I decided to show you all the options I'd go with, but since -a calls them all all you really need to do is cp -a / /mnt/newdrive/. or something like this. Of course, making sure the system boots off the new drive before doing anything to the old one is a stellar idea.

John

Thanks, John. I forgot to ask last post, but how would I get fstab to recognize the freshly reformatted drive? My current drive is formatted as reiserfs, so I'll be formatting the 20GB drive the same.
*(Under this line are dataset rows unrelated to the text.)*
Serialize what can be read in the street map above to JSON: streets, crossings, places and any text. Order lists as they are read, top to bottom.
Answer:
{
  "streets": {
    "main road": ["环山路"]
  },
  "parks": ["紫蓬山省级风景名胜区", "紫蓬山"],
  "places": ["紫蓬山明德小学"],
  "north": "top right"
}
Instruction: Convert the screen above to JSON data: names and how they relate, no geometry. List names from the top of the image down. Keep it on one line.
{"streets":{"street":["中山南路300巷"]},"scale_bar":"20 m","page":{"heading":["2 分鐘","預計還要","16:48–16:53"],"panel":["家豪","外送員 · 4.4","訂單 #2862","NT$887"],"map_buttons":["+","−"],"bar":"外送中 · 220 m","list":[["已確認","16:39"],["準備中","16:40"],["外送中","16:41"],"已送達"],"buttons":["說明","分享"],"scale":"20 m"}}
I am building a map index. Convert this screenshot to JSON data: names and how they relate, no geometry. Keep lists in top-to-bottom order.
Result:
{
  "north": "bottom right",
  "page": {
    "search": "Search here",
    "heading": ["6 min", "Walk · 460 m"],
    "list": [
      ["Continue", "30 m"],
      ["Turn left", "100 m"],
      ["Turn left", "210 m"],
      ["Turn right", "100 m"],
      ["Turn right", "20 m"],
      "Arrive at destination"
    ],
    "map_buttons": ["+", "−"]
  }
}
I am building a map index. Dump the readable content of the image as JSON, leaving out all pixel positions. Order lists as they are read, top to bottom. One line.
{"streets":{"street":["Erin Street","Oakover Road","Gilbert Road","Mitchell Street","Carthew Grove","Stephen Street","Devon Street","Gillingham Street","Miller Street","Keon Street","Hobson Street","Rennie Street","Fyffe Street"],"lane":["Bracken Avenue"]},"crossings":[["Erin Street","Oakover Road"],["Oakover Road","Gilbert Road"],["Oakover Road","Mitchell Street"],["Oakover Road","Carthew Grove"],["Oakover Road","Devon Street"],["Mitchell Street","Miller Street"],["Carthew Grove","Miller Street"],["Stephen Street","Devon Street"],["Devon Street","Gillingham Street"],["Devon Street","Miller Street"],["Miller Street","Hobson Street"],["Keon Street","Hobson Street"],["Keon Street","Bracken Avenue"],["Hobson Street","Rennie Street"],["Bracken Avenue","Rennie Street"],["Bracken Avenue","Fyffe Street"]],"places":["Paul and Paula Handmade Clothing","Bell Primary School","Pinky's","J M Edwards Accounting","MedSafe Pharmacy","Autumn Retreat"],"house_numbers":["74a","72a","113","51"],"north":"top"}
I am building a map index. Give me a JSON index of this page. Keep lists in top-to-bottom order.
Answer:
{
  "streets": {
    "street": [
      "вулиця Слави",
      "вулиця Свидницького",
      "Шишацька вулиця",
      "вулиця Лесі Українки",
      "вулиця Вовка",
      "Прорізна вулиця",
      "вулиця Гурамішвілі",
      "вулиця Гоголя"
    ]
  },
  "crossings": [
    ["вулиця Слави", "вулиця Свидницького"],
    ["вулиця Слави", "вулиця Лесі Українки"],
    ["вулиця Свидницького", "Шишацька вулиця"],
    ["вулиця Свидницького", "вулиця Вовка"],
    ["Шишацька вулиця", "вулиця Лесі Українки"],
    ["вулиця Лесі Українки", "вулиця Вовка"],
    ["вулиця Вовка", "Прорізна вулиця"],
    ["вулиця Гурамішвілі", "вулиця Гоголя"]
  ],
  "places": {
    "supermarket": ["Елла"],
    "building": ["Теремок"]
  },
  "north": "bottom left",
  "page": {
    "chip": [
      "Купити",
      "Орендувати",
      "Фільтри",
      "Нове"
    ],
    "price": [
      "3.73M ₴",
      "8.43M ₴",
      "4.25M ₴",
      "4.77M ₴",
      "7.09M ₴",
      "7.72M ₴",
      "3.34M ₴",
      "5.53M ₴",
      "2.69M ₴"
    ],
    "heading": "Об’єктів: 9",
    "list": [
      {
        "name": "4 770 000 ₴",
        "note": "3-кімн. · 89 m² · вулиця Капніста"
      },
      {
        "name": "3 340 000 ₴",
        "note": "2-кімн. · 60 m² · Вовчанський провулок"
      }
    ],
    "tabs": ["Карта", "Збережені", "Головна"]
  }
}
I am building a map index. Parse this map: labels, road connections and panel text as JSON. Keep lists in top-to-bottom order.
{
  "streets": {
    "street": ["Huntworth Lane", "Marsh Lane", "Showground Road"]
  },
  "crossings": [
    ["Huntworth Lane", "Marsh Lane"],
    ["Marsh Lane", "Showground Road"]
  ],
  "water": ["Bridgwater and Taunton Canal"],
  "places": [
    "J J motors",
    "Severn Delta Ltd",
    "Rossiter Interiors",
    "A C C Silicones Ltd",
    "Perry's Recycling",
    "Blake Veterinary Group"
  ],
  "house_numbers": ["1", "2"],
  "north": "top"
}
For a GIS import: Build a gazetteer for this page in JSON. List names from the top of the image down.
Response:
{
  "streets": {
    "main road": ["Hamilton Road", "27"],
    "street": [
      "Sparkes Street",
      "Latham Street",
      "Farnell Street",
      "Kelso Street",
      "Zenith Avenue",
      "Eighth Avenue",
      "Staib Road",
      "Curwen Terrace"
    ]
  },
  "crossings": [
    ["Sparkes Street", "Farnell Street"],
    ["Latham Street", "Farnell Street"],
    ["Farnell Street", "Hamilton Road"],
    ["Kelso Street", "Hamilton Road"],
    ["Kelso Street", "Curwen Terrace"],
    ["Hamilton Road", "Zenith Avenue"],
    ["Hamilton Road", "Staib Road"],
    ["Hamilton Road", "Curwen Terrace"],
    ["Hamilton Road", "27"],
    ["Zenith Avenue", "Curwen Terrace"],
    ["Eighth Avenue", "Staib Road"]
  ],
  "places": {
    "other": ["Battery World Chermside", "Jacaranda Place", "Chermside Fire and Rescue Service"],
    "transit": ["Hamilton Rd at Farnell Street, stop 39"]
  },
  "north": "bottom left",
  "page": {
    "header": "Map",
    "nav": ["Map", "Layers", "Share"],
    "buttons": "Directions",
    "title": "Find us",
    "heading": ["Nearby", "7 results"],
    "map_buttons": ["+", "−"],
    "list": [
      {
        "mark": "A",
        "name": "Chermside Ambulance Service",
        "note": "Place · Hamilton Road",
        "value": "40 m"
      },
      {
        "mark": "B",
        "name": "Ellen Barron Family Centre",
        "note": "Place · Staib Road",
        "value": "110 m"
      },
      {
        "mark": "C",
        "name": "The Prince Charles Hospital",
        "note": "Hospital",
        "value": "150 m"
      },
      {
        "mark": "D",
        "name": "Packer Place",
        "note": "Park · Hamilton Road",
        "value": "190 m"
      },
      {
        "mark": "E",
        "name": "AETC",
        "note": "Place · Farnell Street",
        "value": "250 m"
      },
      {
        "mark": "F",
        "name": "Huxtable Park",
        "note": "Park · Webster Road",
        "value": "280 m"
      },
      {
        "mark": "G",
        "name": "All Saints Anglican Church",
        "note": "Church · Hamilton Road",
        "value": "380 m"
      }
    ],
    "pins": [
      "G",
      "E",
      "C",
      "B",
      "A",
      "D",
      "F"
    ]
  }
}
Right now my fstab looks like this:
Code:

/dev/hdb2        swap            swap        defaults        0  0
/dev/hdb1        /                reiserfs    defaults        1  1
/dev/hda1        /fat-c          vfat        user,umask=1000,rw,auto  1  0
/dev/dvd-rom    /mnt/dvd-rom    iso9660    noauto,owner,ro  0  0
/dev/cd-rw      /mnt/cd-rw      iso9660    noauto,owner,ro  0  0
/dev/fd0        /mnt/floppy      auto        noauto,owner    0  0
devpts          /dev/pts        devpts      gid=5,mode=620  0  0
proc            /proc            proc        defaults        0  0

I'm still fairly new to this so I don't want to mess anything up. Do I just switch hdax and hdbx respectivly?

I know Windows doesn't like to run on a slave drive, so I have to switch my jumpers and make my 4GB drive the master while I install Windows98, then jump it back to slave and add the following to lilo.conf:
Code:

map-drive=0x80
to=0x81
map-drive=0x81
to=0x80

I'll do this after I'm sure Linux boots from it's new location, effectively making my Linux drive the master, and the Windows the slave. My question is, is hda always the primary master drive, and hdb the primary slave? Or will this change after I make the switch?